TASK INSTRUCTIONS: Nothing but the lines from the one with "right shoulder: (194, 158)" down to the one with "right knee: (461, 546)" should be returned, exactly and with both ends included, from the material below.

RECORD SET:
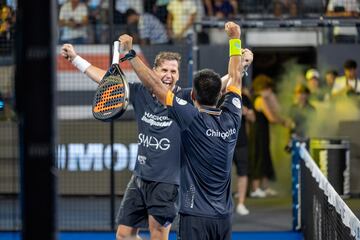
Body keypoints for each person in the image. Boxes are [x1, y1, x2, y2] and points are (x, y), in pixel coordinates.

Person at [119, 21, 252, 239]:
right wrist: (236, 41)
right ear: (221, 95)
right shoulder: (233, 115)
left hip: (195, 215)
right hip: (225, 217)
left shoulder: (191, 119)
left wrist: (130, 54)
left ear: (192, 97)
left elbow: (155, 87)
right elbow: (235, 78)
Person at [61, 44, 189, 239]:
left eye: (173, 71)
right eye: (164, 70)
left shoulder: (185, 97)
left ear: (178, 75)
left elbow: (215, 87)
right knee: (123, 235)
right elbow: (106, 80)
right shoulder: (139, 93)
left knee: (158, 235)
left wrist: (239, 66)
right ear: (153, 71)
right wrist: (75, 59)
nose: (169, 75)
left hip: (166, 183)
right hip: (139, 178)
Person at [248, 74, 290, 198]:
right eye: (268, 88)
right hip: (257, 134)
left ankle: (265, 187)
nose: (270, 90)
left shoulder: (264, 98)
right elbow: (271, 118)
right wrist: (283, 122)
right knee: (259, 157)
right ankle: (255, 189)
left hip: (263, 132)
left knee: (265, 157)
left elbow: (277, 110)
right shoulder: (259, 99)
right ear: (262, 88)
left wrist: (272, 97)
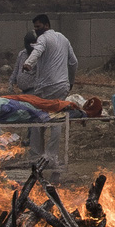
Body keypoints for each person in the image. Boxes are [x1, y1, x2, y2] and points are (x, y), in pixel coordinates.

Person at [24, 14, 78, 178]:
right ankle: (51, 157)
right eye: (35, 28)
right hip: (61, 86)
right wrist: (70, 81)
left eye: (38, 27)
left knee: (38, 119)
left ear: (47, 25)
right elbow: (73, 62)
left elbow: (37, 51)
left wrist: (28, 63)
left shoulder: (44, 39)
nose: (36, 30)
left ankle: (37, 156)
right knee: (56, 121)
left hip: (45, 88)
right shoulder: (63, 38)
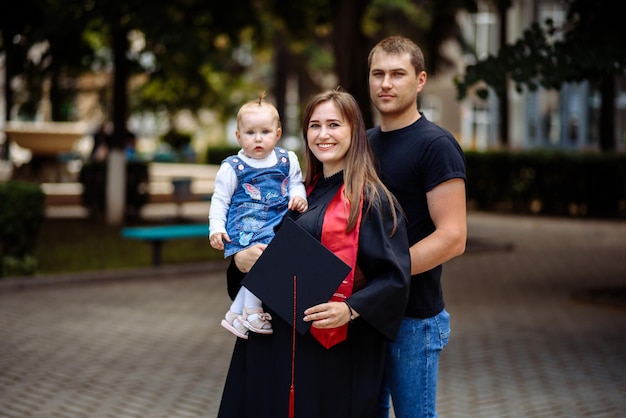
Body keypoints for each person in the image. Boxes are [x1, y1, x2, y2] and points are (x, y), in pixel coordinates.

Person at [217, 89, 411, 418]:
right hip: (270, 346)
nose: (323, 134)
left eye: (334, 124)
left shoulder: (371, 200)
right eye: (314, 125)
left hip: (329, 356)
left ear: (355, 131)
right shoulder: (296, 194)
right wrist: (240, 262)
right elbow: (259, 265)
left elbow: (394, 279)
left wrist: (349, 309)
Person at [367, 36, 467, 418]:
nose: (386, 84)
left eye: (397, 74)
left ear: (420, 80)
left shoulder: (436, 145)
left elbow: (452, 237)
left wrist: (385, 275)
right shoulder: (362, 144)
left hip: (414, 320)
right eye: (378, 74)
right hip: (365, 314)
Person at [209, 94, 308, 339]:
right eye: (250, 133)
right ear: (238, 136)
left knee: (267, 260)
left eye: (265, 132)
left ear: (277, 133)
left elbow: (296, 183)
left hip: (276, 221)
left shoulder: (287, 159)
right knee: (264, 260)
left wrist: (299, 196)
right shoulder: (233, 167)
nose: (258, 139)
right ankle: (252, 310)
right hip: (246, 225)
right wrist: (216, 228)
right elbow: (220, 200)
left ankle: (235, 312)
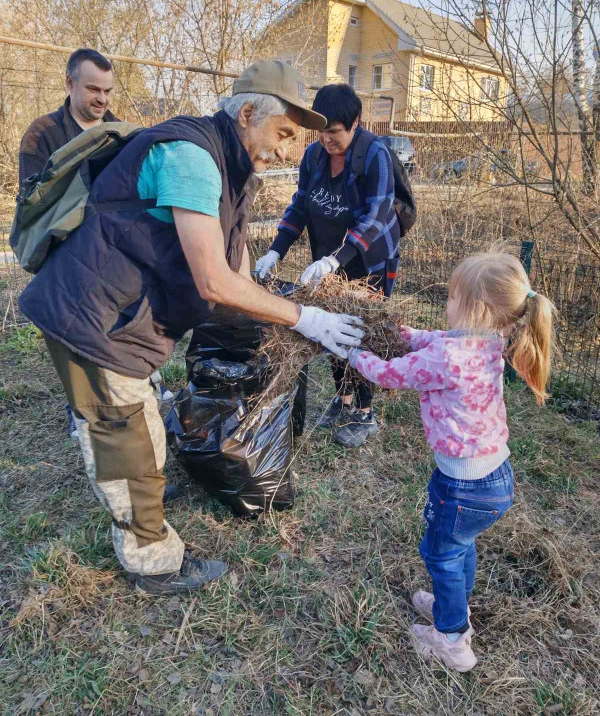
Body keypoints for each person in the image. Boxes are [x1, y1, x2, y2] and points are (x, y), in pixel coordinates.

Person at [18, 60, 364, 597]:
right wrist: (307, 318)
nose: (290, 152)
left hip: (122, 315)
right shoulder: (194, 158)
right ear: (248, 113)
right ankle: (151, 561)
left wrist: (275, 317)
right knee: (124, 436)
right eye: (285, 134)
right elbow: (214, 280)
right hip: (94, 318)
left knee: (143, 427)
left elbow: (238, 266)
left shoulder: (230, 163)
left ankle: (144, 496)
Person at [347, 248, 556, 671]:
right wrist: (404, 332)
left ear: (474, 308)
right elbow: (437, 339)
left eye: (452, 298)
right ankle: (452, 603)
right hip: (495, 477)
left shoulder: (448, 360)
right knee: (461, 546)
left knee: (440, 553)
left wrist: (352, 352)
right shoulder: (489, 341)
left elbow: (388, 374)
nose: (446, 305)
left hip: (463, 486)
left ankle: (452, 639)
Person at [255, 84, 406, 448]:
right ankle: (343, 399)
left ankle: (364, 412)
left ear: (354, 122)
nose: (327, 140)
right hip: (327, 259)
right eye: (321, 131)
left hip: (368, 259)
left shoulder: (374, 155)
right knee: (332, 329)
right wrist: (276, 251)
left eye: (334, 132)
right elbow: (301, 206)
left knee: (363, 331)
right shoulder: (313, 157)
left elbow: (378, 215)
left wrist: (336, 259)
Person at [19, 48, 119, 186]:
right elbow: (32, 202)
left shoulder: (122, 133)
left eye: (107, 91)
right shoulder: (41, 133)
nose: (102, 99)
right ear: (70, 83)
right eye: (93, 89)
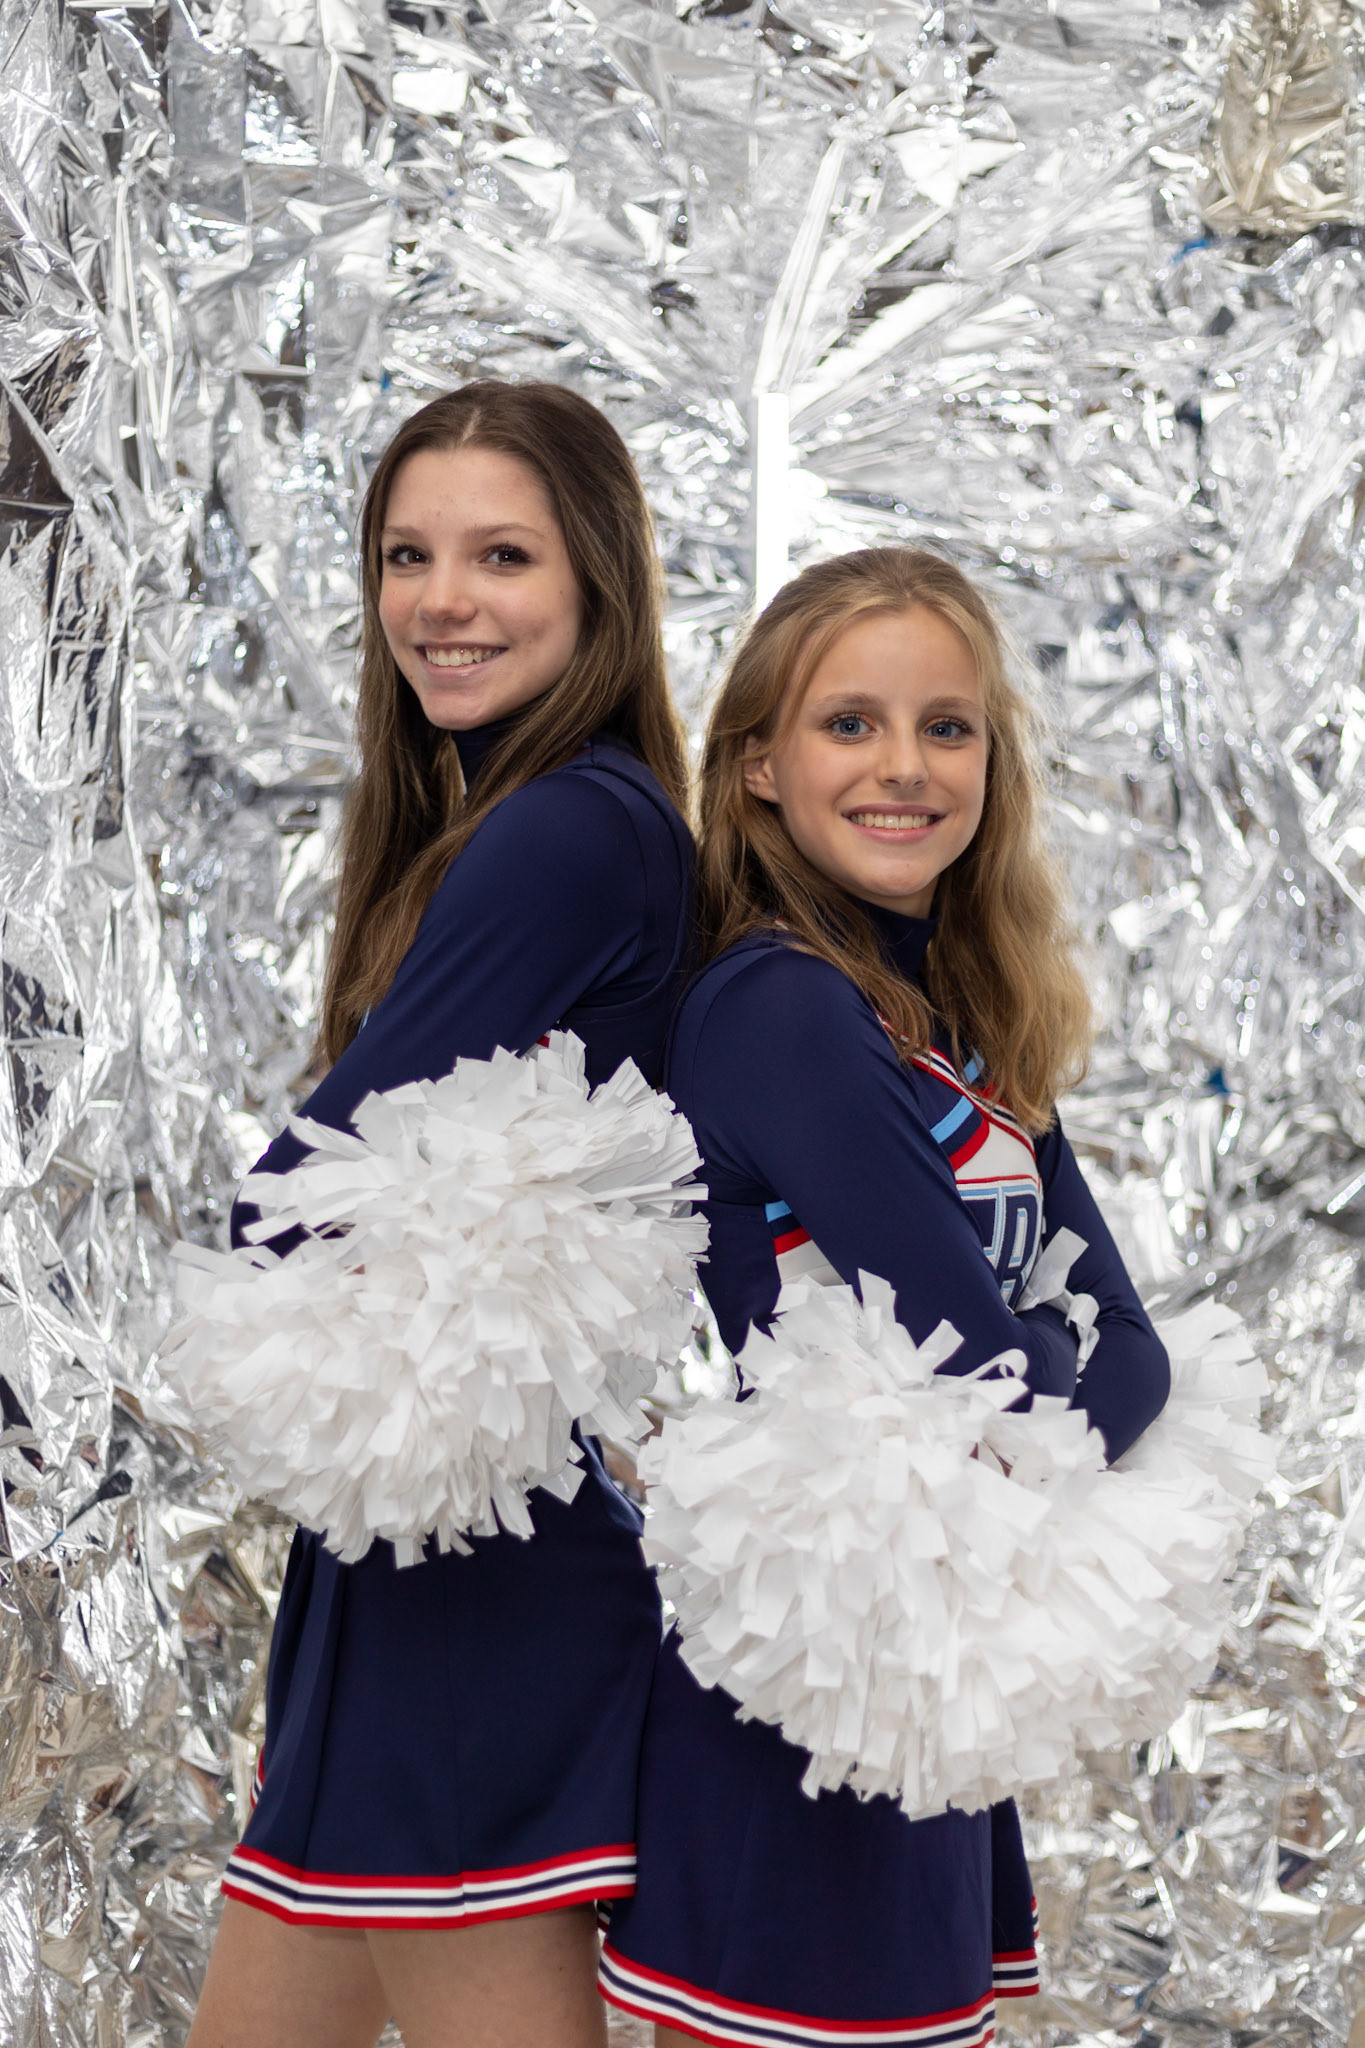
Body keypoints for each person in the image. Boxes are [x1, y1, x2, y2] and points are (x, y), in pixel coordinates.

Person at [598, 547, 1171, 2046]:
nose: (904, 766)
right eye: (848, 722)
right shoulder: (781, 1007)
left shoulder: (959, 1019)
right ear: (760, 765)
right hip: (810, 1683)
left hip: (926, 1664)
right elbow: (995, 1372)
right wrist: (1043, 1375)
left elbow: (1141, 1357)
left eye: (946, 725)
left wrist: (1037, 1389)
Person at [187, 381, 693, 2048]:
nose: (442, 600)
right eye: (407, 556)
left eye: (501, 555)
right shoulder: (513, 824)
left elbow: (301, 1193)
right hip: (410, 1576)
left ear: (597, 582)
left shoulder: (568, 830)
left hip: (482, 1593)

REPLY:
right shoulder: (194, 158)
right ear: (248, 113)
right ankle: (151, 561)
left wrist: (275, 317)
right knee: (124, 436)
right eye: (285, 134)
right elbow: (214, 280)
right hip: (94, 318)
left knee: (143, 427)
left elbow: (238, 266)
left shoulder: (230, 163)
left ankle: (144, 496)
Person at [347, 248, 556, 671]:
right wrist: (404, 332)
left ear: (474, 308)
right elbow: (437, 339)
left eye: (452, 298)
right ankle: (452, 603)
right hip: (495, 477)
left shoulder: (448, 360)
right knee: (461, 546)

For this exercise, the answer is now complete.